With one eye on his favourable standing in the polls, the other on his international ambitions, Israeli Prime Minister Benjamin Netanyahu has triggered the dissolution of his right-of-centre coalition government and called an election for Sept. 4, more than a year before the end of his mandate.
The timing frees Mr. Netanyahu from the constraints of his right-wing partners should he choose to engage in peace talks with the Palestinian leadership this summer and, coming two months before the U.S. presidential election, provides the Israeli leader with what many consider to be an ideal opportunity to attack Iran.
With President Barack Obama facing a formidable electoral challenge, analysts say, the American can't afford to alienate the influential Jewish vote and, therefore, wouldn't dare criticize the Israeli leader no matter what he does.
So, should Mr. Netanyahu win a renewed mandate in early September, he would have a two-month window with carte blanche in which to operate.
"By bringing the election forward," wrote Israeli columnist Ari Shavit in the Haaretz newspaper, "Netanyahu is defining the ideal time to attack Iran: September or October."
He also is defining the time for minimizing any loss of political support.
The latest public-opinion surveys indicate Mr. Netanyahu's Likud party would win 30 to 32 seats in the 120-seat Knesset if the election were held today, up from the 27 seats Likud has now. Its nearest rival, the rejuvenated Labour party, would capture 18 or 19 seats, a substantial increase from the 13 it won in 2009. Kadima, the former governing party, would capture only 11 seats, a fraction of the 28 the party won in 2009.
Notably, a poll last week that asked people how they viewed the individual party leaders showed that Mr. Netanyahu commands more support than his next three rivals put together, with 48 per cent of Israelis backing his re-election.
It was undoubtedly to take advantage of such numbers that Mr.
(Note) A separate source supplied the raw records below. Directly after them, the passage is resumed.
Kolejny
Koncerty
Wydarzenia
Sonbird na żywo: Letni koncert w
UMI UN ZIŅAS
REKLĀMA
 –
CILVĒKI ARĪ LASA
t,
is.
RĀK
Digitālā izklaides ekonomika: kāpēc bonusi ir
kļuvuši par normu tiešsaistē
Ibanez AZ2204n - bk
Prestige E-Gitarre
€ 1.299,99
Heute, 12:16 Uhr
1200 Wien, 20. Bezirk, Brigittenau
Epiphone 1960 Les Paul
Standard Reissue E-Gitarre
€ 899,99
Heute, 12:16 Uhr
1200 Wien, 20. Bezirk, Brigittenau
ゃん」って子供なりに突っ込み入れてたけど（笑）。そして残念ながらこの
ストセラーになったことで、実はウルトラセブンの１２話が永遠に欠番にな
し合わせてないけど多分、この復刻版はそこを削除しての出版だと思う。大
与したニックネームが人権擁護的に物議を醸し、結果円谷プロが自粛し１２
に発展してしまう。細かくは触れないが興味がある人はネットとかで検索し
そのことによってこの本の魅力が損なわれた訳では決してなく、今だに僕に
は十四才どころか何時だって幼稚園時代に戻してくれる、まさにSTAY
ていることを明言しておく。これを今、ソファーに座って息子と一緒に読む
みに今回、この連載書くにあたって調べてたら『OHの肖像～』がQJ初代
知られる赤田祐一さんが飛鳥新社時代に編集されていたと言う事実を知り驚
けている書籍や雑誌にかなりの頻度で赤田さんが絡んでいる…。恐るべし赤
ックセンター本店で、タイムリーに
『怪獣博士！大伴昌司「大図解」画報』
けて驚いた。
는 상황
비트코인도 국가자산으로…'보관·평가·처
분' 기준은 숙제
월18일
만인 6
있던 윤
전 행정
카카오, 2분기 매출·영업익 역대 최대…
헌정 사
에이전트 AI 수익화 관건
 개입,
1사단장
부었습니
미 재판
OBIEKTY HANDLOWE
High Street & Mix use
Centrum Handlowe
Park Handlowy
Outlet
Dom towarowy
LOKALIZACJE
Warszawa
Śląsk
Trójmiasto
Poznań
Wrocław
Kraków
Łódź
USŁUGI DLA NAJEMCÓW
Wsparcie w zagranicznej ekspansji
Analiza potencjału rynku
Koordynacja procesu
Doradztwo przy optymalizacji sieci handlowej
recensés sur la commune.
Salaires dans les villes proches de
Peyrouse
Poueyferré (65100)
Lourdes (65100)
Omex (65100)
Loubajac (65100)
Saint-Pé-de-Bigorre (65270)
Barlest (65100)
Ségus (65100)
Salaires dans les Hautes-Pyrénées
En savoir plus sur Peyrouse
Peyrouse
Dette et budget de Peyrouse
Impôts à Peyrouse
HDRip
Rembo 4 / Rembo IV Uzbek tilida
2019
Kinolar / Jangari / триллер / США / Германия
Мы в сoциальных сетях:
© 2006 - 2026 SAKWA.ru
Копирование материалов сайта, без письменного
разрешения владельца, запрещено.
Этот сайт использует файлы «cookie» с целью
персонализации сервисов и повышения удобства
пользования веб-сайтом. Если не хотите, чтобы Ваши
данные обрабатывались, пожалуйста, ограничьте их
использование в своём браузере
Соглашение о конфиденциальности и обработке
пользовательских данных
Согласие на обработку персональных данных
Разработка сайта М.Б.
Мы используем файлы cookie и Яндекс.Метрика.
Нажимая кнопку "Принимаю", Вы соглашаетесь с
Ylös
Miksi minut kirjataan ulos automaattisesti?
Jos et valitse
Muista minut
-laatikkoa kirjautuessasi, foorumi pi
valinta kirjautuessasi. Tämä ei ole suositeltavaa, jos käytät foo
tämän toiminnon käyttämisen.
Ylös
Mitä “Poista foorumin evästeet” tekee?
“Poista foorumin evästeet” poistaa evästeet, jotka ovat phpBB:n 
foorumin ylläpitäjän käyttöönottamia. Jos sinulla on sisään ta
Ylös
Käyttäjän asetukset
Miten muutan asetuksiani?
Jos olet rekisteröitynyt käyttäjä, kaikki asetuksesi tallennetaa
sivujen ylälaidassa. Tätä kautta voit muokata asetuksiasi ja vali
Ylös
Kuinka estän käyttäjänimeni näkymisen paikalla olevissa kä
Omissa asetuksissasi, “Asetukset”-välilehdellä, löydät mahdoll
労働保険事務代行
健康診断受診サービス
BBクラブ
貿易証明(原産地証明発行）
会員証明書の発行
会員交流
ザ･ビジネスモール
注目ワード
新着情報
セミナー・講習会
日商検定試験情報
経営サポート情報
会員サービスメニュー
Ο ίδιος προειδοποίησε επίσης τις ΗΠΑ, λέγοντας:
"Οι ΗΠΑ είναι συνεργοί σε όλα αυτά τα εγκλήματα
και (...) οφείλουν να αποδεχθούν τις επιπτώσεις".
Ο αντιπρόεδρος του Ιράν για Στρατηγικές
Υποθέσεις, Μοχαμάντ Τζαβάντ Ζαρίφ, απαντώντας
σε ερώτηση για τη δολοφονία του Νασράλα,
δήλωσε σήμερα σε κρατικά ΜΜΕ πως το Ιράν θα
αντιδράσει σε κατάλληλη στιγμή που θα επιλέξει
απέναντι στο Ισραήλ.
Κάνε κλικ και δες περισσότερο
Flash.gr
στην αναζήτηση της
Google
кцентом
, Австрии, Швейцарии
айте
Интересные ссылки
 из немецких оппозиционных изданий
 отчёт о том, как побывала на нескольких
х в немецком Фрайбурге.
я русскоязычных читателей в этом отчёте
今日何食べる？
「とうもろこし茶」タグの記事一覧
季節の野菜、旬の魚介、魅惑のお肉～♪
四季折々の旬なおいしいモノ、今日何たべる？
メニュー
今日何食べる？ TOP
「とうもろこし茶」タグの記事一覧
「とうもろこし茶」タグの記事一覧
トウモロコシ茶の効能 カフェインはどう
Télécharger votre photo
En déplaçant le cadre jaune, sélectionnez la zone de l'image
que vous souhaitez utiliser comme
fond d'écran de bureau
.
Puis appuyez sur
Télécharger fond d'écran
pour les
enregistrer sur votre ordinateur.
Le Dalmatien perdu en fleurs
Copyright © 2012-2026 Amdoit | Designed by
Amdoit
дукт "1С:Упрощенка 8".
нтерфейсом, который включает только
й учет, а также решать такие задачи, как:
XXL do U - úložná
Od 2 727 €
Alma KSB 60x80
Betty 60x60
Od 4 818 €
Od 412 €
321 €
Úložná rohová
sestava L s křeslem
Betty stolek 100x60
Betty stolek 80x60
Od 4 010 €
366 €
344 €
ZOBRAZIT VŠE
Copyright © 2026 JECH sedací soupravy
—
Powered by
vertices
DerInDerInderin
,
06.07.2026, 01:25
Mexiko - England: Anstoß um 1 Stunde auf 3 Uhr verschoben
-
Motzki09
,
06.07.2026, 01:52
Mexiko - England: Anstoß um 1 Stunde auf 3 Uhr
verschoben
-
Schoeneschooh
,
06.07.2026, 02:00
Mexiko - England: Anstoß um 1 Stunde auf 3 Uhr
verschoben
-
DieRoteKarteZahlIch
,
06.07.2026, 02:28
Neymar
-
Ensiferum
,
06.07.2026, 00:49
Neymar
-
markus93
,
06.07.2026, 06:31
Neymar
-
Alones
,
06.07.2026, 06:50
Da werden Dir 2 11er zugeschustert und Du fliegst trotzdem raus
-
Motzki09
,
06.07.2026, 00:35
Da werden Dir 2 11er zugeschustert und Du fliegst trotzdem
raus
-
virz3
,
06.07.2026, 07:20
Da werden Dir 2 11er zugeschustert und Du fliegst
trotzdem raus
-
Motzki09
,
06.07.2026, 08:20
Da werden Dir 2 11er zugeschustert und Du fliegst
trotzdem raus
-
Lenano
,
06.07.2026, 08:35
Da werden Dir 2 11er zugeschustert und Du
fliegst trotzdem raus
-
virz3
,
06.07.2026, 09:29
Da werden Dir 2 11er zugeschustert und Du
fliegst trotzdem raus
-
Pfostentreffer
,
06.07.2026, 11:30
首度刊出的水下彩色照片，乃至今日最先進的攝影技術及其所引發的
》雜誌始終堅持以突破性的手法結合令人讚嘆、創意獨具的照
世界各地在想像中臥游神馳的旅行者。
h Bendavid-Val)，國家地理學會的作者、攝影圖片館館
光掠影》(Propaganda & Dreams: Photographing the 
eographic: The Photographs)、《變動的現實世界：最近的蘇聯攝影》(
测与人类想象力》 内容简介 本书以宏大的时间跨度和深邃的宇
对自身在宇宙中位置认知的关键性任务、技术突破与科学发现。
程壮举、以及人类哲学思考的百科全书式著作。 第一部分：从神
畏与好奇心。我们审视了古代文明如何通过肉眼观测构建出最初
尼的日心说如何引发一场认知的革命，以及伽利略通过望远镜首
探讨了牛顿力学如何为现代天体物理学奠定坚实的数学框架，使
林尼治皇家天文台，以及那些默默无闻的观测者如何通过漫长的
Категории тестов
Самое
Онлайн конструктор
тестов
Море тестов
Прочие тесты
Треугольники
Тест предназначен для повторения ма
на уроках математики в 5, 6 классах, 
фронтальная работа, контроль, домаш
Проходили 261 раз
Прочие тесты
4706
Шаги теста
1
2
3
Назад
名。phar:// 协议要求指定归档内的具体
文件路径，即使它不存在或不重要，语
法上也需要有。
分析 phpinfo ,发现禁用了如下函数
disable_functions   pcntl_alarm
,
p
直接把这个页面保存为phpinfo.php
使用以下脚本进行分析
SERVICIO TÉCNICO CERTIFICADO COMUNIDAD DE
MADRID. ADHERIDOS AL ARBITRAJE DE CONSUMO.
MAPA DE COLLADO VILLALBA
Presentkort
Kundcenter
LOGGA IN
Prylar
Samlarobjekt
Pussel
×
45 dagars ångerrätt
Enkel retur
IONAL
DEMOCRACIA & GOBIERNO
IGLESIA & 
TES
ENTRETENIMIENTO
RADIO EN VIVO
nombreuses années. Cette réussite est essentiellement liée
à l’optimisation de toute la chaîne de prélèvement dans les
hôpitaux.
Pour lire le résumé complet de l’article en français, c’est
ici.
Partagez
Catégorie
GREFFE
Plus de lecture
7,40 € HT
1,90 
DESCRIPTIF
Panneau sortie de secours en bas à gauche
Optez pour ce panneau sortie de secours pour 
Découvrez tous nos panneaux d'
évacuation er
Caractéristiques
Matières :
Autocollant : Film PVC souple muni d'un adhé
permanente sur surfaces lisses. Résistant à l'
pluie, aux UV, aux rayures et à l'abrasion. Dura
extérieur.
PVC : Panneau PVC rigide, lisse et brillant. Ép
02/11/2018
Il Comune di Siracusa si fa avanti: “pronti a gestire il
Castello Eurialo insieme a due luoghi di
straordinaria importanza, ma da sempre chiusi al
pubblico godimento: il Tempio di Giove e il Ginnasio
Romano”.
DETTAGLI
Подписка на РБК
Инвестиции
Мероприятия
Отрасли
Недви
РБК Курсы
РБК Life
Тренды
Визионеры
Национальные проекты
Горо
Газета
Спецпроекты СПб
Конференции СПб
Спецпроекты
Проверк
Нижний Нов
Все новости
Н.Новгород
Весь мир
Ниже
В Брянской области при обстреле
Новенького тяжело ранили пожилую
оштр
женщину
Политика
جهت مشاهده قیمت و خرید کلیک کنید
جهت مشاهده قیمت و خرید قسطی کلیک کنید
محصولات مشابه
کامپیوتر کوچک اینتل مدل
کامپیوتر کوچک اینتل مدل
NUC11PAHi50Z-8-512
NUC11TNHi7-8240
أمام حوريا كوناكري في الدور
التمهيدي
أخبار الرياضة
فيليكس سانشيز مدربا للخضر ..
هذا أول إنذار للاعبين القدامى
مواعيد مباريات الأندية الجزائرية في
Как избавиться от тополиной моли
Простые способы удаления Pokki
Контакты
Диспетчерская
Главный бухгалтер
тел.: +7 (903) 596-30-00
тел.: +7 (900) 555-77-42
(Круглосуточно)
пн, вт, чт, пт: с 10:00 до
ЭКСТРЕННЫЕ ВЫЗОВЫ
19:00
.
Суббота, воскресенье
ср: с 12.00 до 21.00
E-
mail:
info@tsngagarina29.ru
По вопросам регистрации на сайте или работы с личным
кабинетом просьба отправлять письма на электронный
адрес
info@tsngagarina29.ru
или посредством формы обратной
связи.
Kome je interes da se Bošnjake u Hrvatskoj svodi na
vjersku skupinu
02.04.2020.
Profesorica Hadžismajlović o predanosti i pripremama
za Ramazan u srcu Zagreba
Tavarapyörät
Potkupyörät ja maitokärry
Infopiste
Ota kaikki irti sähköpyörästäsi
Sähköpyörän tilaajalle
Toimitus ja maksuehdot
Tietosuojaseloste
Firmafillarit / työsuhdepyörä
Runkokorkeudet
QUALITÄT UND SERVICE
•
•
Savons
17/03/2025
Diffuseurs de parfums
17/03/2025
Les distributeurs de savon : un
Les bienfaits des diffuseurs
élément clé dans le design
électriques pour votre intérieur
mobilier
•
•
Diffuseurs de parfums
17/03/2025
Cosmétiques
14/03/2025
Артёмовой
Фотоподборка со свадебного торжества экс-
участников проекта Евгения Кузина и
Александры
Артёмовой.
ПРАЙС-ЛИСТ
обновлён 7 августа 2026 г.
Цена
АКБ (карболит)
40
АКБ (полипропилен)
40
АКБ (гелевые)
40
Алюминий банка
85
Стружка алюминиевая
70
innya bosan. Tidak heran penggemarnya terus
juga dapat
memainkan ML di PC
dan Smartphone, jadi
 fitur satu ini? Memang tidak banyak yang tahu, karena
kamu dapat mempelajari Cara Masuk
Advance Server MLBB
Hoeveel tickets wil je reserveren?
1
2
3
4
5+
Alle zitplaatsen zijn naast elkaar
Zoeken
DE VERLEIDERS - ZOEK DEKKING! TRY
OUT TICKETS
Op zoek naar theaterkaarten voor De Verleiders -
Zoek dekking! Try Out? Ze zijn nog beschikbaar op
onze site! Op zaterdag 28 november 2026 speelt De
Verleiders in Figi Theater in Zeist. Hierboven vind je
Netanyahu decided to move up voting day.
Indeed, had the Prime Minister held off, his government would have had to deal with two tricky issues – the social blowback from the country's economic inequities and the policy of exempting Orthodox men from military service, both of which are expected to roil the electorate, and Mr. Netanyahu's polling numbers have nowhere to go but down.
History shows that Mr. Netanyahu's numbers are vulnerable.
Three months before the February, 2009, election, Mr. Netanyahu also had a substantial lead in the polls with expectations of Likud taking some 34 Knesset seats. As the election loomed, however, support fell off considerably and Likud was left with 27.
While Mr. Netanyahu and his party appear to enjoy a substantial margin of superior support this time, the biggest variable will be the individual popularity of three new party leaders.
Shelly Yachimovich appears to be exactly what the moribund Labour party needed. Left in pieces when former party leader Ehud Barak preferred to split from the party and remain in the Netanyahu coalition, Labour has thrived under the assertive former journalist.
Shaul Mofaz of Kadima also inherited a party that appeared to have split from its former leader, Tzipi Livni. Impatient at Ms. Livni's apparent disinterest in being leader of the opposition, party members rallied around the ambitious Mr. Mofaz, a former chief of the Israeli Defence Forces. But the party continues to bleed popular support even under his still-early days of leadership.
Yair Lapid, an entertaining former television news anchor, has come out of nowhere to win the applause of a substantial chunk of the electorate. Enough Israelis say they will vote for his newly unveiled party, called Yesh Atid (Hebrew for There is a Future), to give the completely untried political figure 11 seats in the Knesset – as many as Kadima could win.
With Yisrael Beitenu, the party of outspoken Foreign Minister Avigdor Lieberman, expected to take a dozen or so seats, it would give Mr. Netanyahu several options in forming a coalition government in September.
While Ms. Yachimovich volunteered this past weekend that she would be willing to participate in a Netanyahu-led coalition, the Prime Minister is more apt to seek a coalition with Kadima and Lapid, two more centrist parties, his aides say.
After that, if necessary, he could choose between Mr. Lieberman's ultra-nationalist Yisrael Beitenu party or some combination of Haredi, or ultra-Orthodox, parties.
Leaving the far-right parties out of a new coalition, however, would allow Mr. Netanyahu the freedom to negotiate with the Palestinians without his government falling.